EXERCISE DIRECTIONS
Show every line below where "Farcelona" appears.

Dataset entries
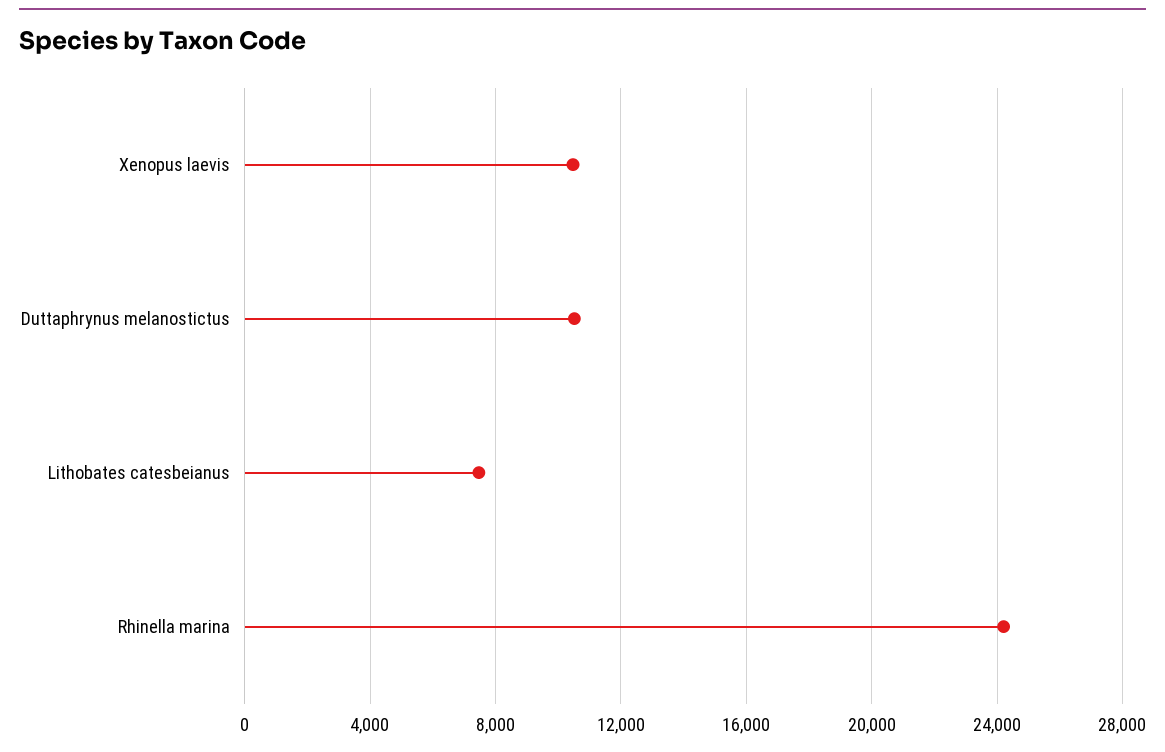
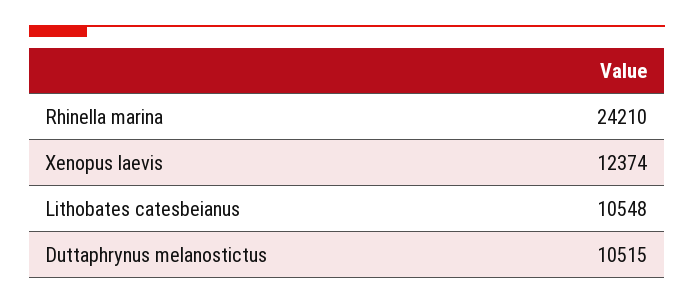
  {
-   "Xenopus laevis": 10500,
+   "Xenopus laevis": 12374,
    "Duttaphrynus melanostictus": 10515,
-   "Lithobates catesbeianus": 7500,
+   "Lithobates catesbeianus": 10548,
    "Rhinella marina": 24210
  }

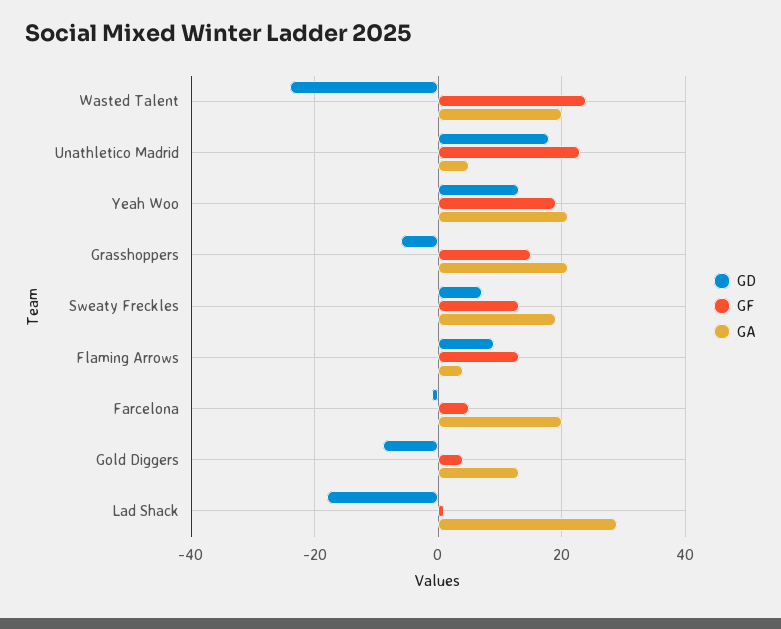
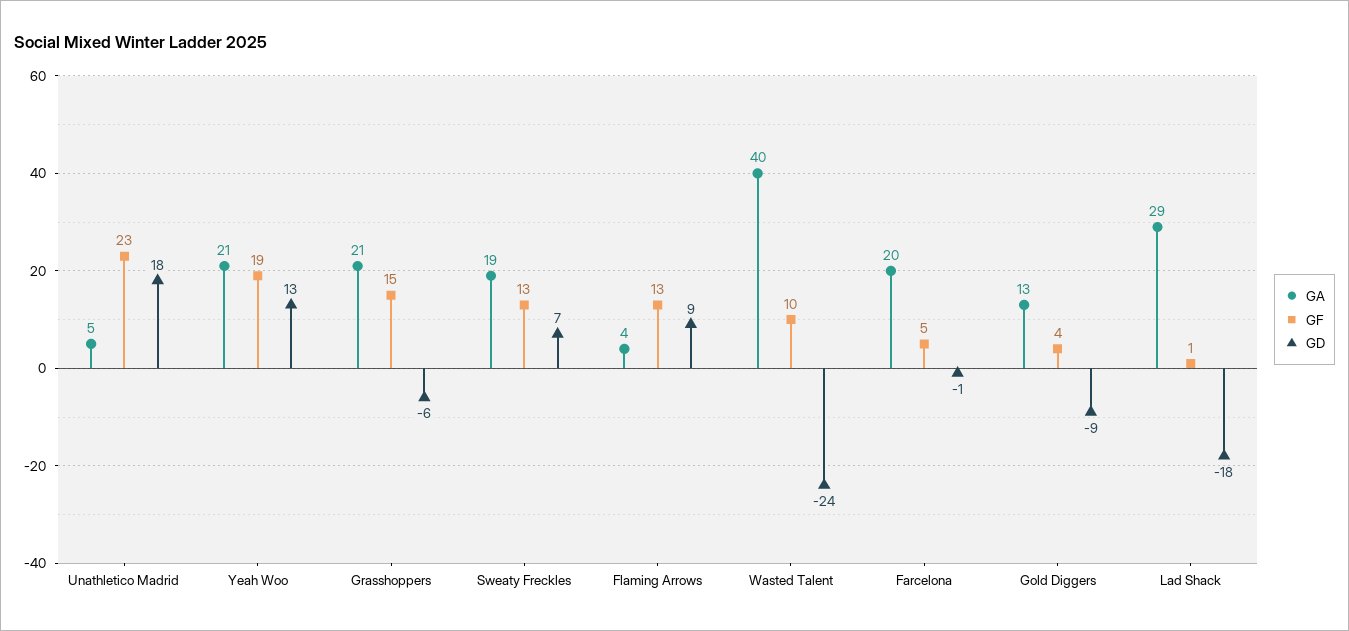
  {
    "GD": {
      "Wasted Talent": -24,
      "Unathletico Madrid": 18,
      "Yeah Woo": 13,
      "Grasshoppers": -6,
      "Sweaty Freckles": 7,
      "Flaming Arrows": 9,
      "Farcelona": -1,
      "Gold Diggers": -9,
      "Lad Shack": -18
    },
    "GF": {
-     "Wasted Talent": 25,
+     "Wasted Talent": 10,
      "Unathletico Madrid": 23,
      "Yeah Woo": 19,
      "Grasshoppers": 15,
      "Sweaty Freckles": 13,
      "Flaming Arrows": 13,
      "Farcelona": 5,
      "Gold Diggers": 4,
      "Lad Shack": 1
    },
    "GA": {
-     "Wasted Talent": 20,
+     "Wasted Talent": 40,
      "Unathletico Madrid": 5,
      "Yeah Woo": 21,
      "Grasshoppers": 21,
      "Sweaty Freckles": 19,
      "Flaming Arrows": 4,
      "Farcelona": 20,
      "Gold Diggers": 13,
      "Lad Shack": 29
    }
  }

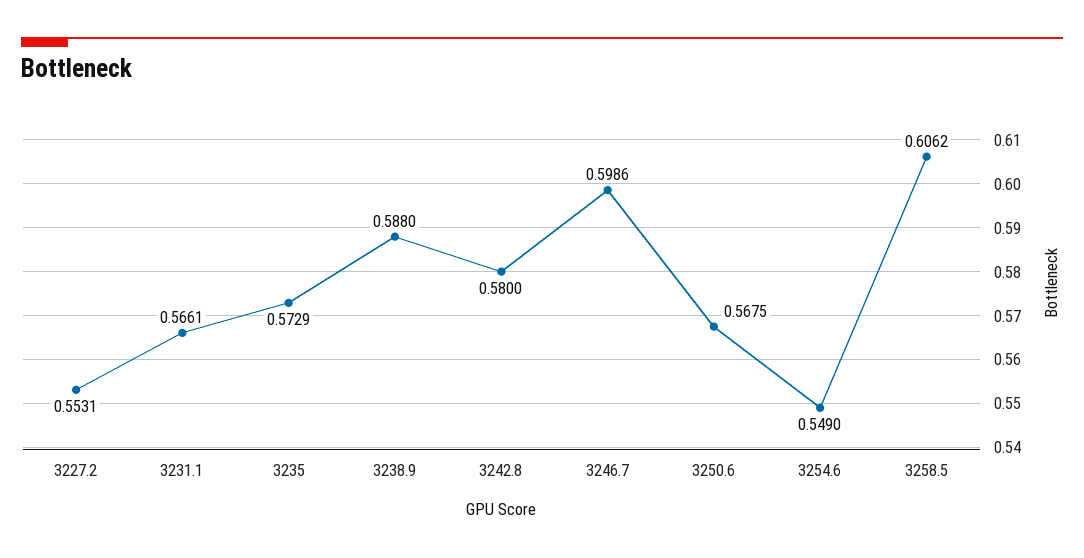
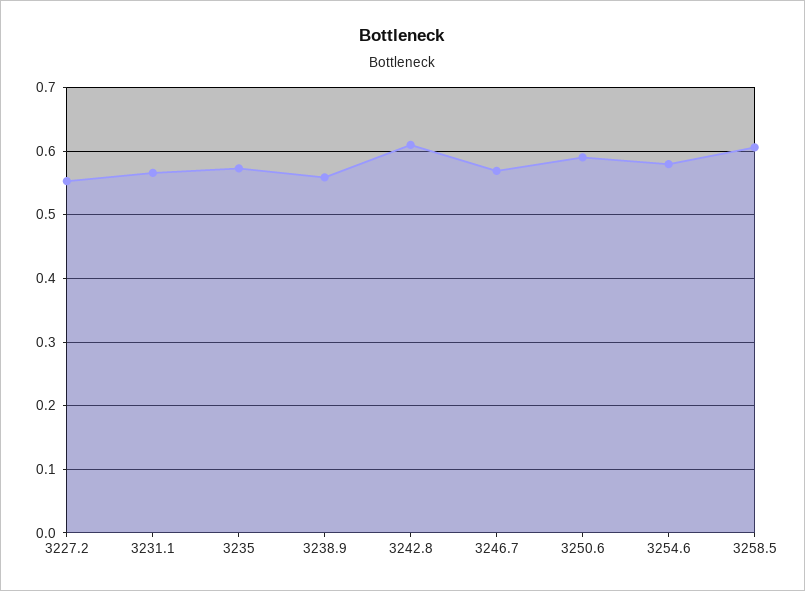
  {
    "3227.2": 0.5531,
    "3231.1": 0.5661,
    "3235": 0.5729,
-   "3238.9": 0.588,
+   "3238.9": 0.56,
-   "3242.8": 0.58,
+   "3242.8": 0.61,
-   "3246.7": 0.5986,
+   "3246.7": 0.57,
-   "3250.6": 0.5675,
+   "3250.6": 0.59,
-   "3254.6": 0.549,
+   "3254.6": 0.58,
    "3258.5": 0.6062
  }

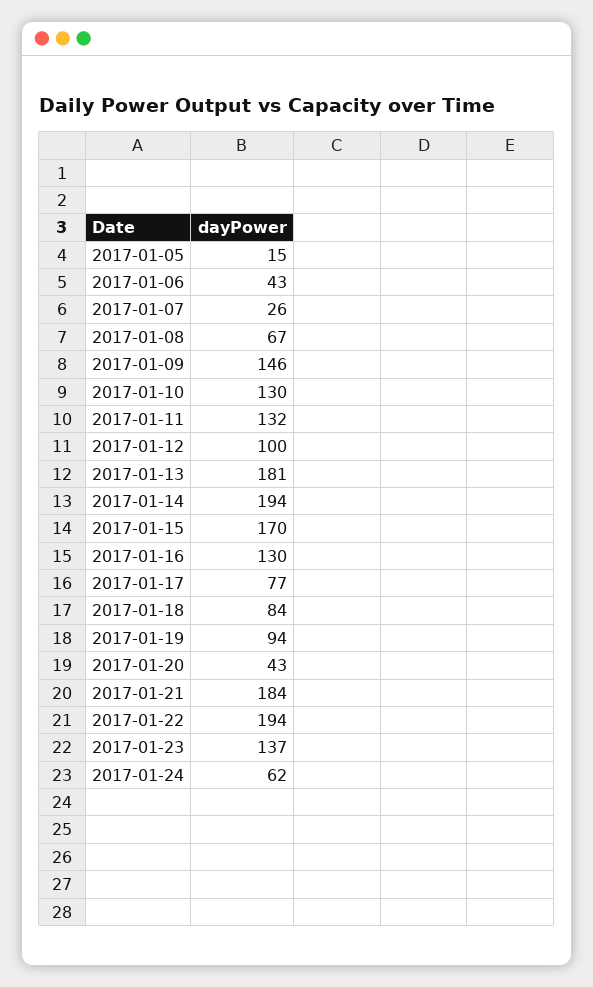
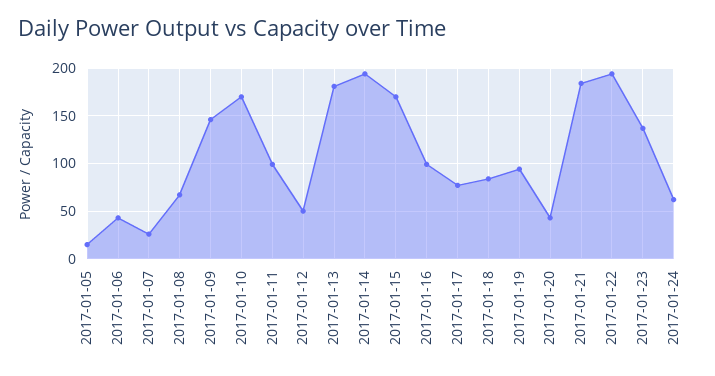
  {
    "2017-01-05": 15,
    "2017-01-06": 43,
    "2017-01-07": 26,
    "2017-01-08": 67,
    "2017-01-09": 146,
-   "2017-01-10": 130,
+   "2017-01-10": 170,
-   "2017-01-11": 132,
+   "2017-01-11": 100,
-   "2017-01-12": 100,
+   "2017-01-12": 50,
    "2017-01-13": 181,
    "2017-01-14": 194,
    "2017-01-15": 170,
-   "2017-01-16": 130,
+   "2017-01-16": 100,
    "2017-01-17": 77,
    "2017-01-18": 84,
    "2017-01-19": 94,
    "2017-01-20": 43,
    "2017-01-21": 184,
    "2017-01-22": 194,
    "2017-01-23": 137,
    "2017-01-24": 62
  }

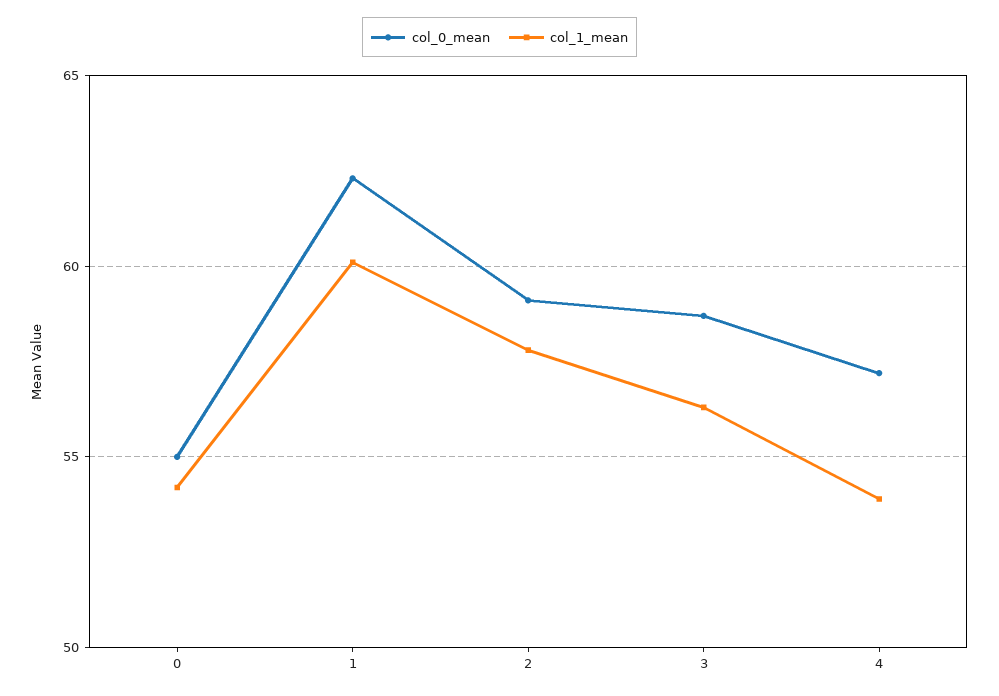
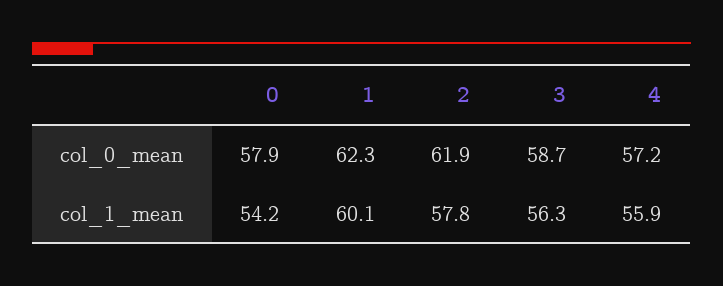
  {
    "col_0_mean": {
-     "0": 55,
+     "0": 57.9,
      "1": 62.3,
-     "2": 59,
+     "2": 61.9,
      "3": 58.7,
      "4": 57.2
    },
    "col_1_mean": {
      "0": 54.2,
      "1": 60.1,
      "2": 57.8,
      "3": 56.3,
-     "4": 54
+     "4": 55.9
    }
  }

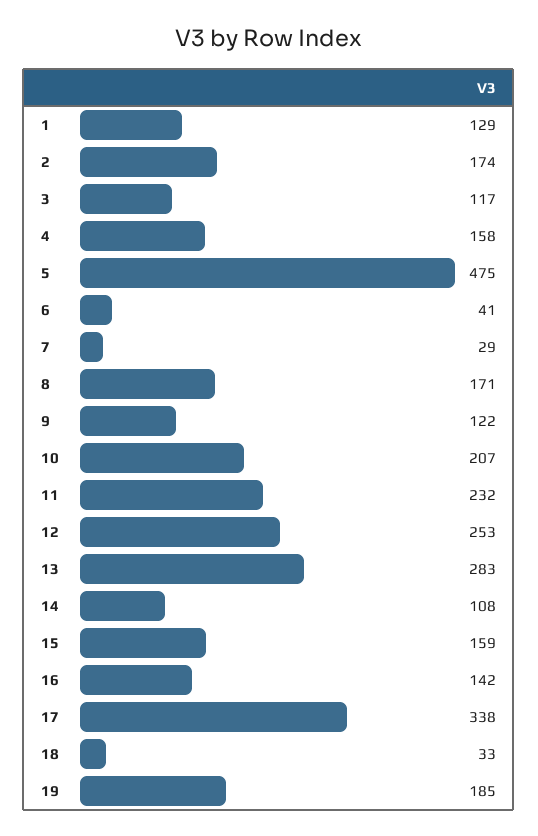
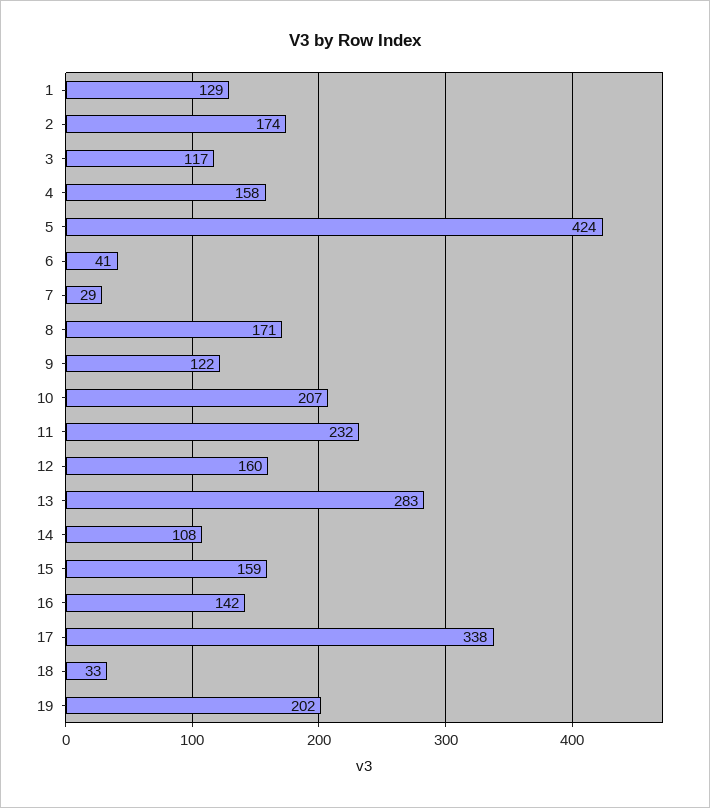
  {
    "1": 129,
    "2": 174,
    "3": 117,
    "4": 158,
-   "5": 475,
+   "5": 424,
    "6": 41,
    "7": 29,
    "8": 171,
    "9": 122,
    "10": 207,
    "11": 232,
-   "12": 253,
+   "12": 160,
    "13": 283,
    "14": 108,
    "15": 159,
    "16": 142,
    "17": 338,
    "18": 33,
-   "19": 185
+   "19": 202
  }

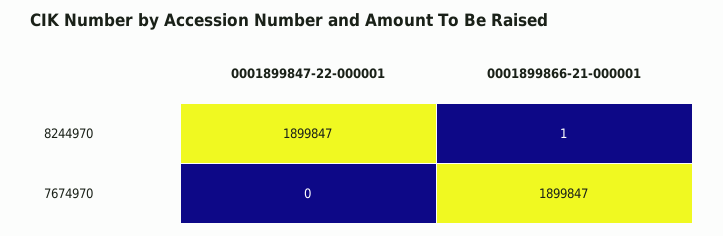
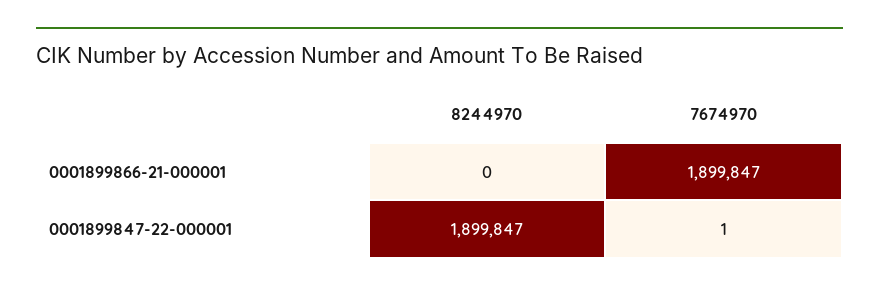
  {
    "0001899847-22-000001": {
      "8244970": 1899847,
-     "7674970": 0
+     "7674970": 1
    },
    "0001899866-21-000001": {
-     "8244970": 1,
+     "8244970": 0,
      "7674970": 1899847
    }
  }

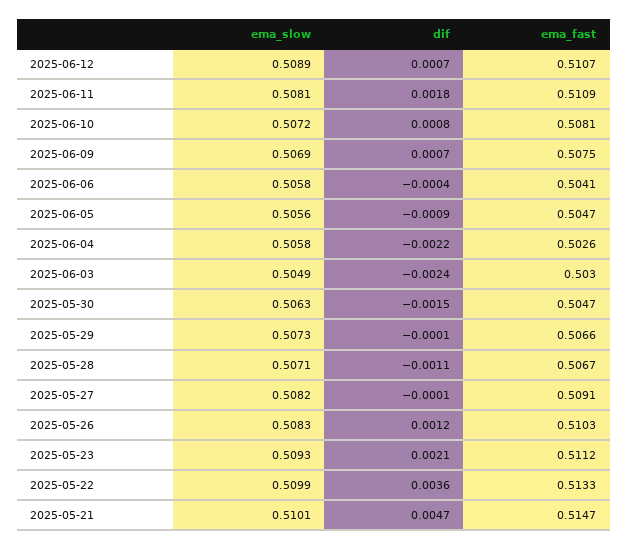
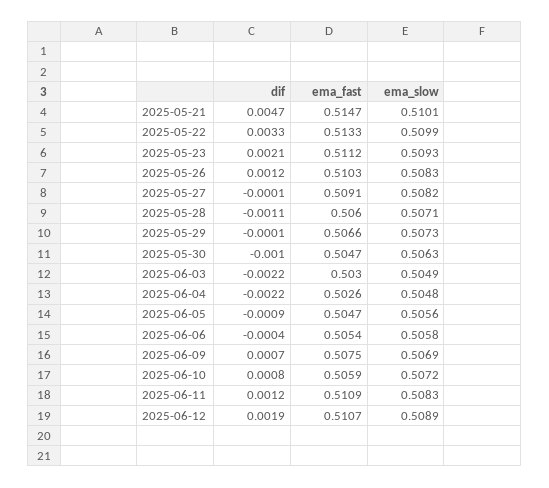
  {
    "ema_slow": {
      "2025-06-12": 0.5089,
-     "2025-06-11": 0.5081,
+     "2025-06-11": 0.5083,
      "2025-06-10": 0.5072,
      "2025-06-09": 0.5069,
      "2025-06-06": 0.5058,
      "2025-06-05": 0.5056,
-     "2025-06-04": 0.5058,
+     "2025-06-04": 0.5048,
      "2025-06-03": 0.5049,
      "2025-05-30": 0.5063,
      "2025-05-29": 0.5073,
      "2025-05-28": 0.5071,
      "2025-05-27": 0.5082,
      "2025-05-26": 0.5083,
      "2025-05-23": 0.5093,
      "2025-05-22": 0.5099,
      "2025-05-21": 0.5101
    },
    "dif": {
-     "2025-06-12": 0.0007,
+     "2025-06-12": 0.0019,
-     "2025-06-11": 0.0018,
+     "2025-06-11": 0.0012,
      "2025-06-10": 0.0008,
      "2025-06-09": 0.0007,
      "2025-06-06": -0.0004,
      "2025-06-05": -0.0009,
      "2025-06-04": -0.0022,
-     "2025-06-03": -0.0024,
+     "2025-06-03": -0.0022,
-     "2025-05-30": -0.0015,
+     "2025-05-30": -0.001,
      "2025-05-29": -0.0001,
      "2025-05-28": -0.0011,
      "2025-05-27": -0.0001,
      "2025-05-26": 0.0012,
      "2025-05-23": 0.0021,
-     "2025-05-22": 0.0036,
+     "2025-05-22": 0.0033,
      "2025-05-21": 0.0047
    },
    "ema_fast": {
      "2025-06-12": 0.5107,
      "2025-06-11": 0.5109,
-     "2025-06-10": 0.5081,
+     "2025-06-10": 0.5059,
      "2025-06-09": 0.5075,
-     "2025-06-06": 0.5041,
+     "2025-06-06": 0.5054,
      "2025-06-05": 0.5047,
      "2025-06-04": 0.5026,
      "2025-06-03": 0.503,
      "2025-05-30": 0.5047,
      "2025-05-29": 0.5066,
-     "2025-05-28": 0.5067,
+     "2025-05-28": 0.506,
      "2025-05-27": 0.5091,
      "2025-05-26": 0.5103,
      "2025-05-23": 0.5112,
      "2025-05-22": 0.5133,
      "2025-05-21": 0.5147
    }
  }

OUTPUT FOR THIS EXERCISE
      "Farcelona": -1,
      "Farcelona": 5,
      "Farcelona": 20,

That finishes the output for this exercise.